■ LISTING:
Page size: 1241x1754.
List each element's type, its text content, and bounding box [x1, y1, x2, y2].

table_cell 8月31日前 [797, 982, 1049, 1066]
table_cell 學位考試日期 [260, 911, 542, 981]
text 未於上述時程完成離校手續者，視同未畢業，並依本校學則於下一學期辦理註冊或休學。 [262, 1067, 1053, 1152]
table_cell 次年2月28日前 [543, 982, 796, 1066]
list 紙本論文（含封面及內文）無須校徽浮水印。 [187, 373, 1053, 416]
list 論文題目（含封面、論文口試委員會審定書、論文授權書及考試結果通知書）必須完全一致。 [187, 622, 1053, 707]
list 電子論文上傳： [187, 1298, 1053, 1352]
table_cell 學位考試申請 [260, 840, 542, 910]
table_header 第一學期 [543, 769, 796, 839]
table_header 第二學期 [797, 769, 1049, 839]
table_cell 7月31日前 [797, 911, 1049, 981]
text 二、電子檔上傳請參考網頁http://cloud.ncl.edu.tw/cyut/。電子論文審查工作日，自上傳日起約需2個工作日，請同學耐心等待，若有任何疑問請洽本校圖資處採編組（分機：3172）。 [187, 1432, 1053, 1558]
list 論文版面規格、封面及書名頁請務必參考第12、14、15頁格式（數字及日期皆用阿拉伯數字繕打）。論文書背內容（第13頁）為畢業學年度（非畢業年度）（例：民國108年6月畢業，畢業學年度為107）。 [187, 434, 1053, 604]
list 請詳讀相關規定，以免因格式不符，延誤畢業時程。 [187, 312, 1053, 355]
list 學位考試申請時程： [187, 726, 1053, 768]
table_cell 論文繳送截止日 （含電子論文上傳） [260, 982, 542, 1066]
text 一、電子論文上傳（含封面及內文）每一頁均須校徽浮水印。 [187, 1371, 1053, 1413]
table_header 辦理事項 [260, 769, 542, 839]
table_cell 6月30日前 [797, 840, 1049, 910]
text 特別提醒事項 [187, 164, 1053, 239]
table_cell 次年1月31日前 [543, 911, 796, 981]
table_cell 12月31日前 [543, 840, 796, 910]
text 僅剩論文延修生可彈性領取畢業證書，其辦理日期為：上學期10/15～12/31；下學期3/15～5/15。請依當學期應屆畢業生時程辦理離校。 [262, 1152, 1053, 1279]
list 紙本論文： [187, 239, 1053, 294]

■ TASK: Copy the data above line for line, with every character, number, and bracket unchanged.

■ ANSWER FOR THE TASK:
Page size: 1241x1754.
List each element's type, its text content, and bounding box [x1, y1, x2, y2].

table_cell 8月31日前 [797, 982, 1049, 1066]
table_cell 學位考試日期 [260, 911, 542, 981]
text 未於上述時程完成離校手續者，視同未畢業，並依本校學則於下一學期辦理註冊或休學。 [262, 1067, 1053, 1152]
table_cell 次年2月28日前 [543, 982, 796, 1066]
list 紙本論文（含封面及內文）無須校徽浮水印。 [187, 373, 1053, 416]
list 論文題目（含封面、論文口試委員會審定書、論文授權書及考試結果通知書）必須完全一致。 [187, 622, 1053, 707]
list 電子論文上傳： [187, 1298, 1053, 1352]
table_cell 學位考試申請 [260, 840, 542, 910]
table_header 第一學期 [543, 769, 796, 839]
table_header 第二學期 [797, 769, 1049, 839]
table_cell 7月31日前 [797, 911, 1049, 981]
text 二、電子檔上傳請參考網頁http://cloud.ncl.edu.tw/cyut/。電子論文審查工作日，自上傳日起約需2個工作日，請同學耐心等待，若有任何疑問請洽本校圖資處採編組（分機：3172）。 [187, 1432, 1053, 1558]
list 論文版面規格、封面及書名頁請務必參考第12、14、15頁格式（數字及日期皆用阿拉伯數字繕打）。論文書背內容（第13頁）為畢業學年度（非畢業年度）（例：民國108年6月畢業，畢業學年度為107）。 [187, 434, 1053, 604]
list 請詳讀相關規定，以免因格式不符，延誤畢業時程。 [187, 312, 1053, 355]
list 學位考試申請時程： [187, 726, 1053, 768]
table_cell 論文繳送截止日 （含電子論文上傳） [260, 982, 542, 1066]
text 一、電子論文上傳（含封面及內文）每一頁均須校徽浮水印。 [187, 1371, 1053, 1413]
table_header 辦理事項 [260, 769, 542, 839]
table_cell 6月30日前 [797, 840, 1049, 910]
text 特別提醒事項 [187, 164, 1053, 239]
table_cell 次年1月31日前 [543, 911, 796, 981]
table_cell 12月31日前 [543, 840, 796, 910]
text 僅剩論文延修生可彈性領取畢業證書，其辦理日期為：上學期10/15～12/31；下學期3/15～5/15。請依當學期應屆畢業生時程辦理離校。 [262, 1152, 1053, 1279]
list 紙本論文： [187, 239, 1053, 294]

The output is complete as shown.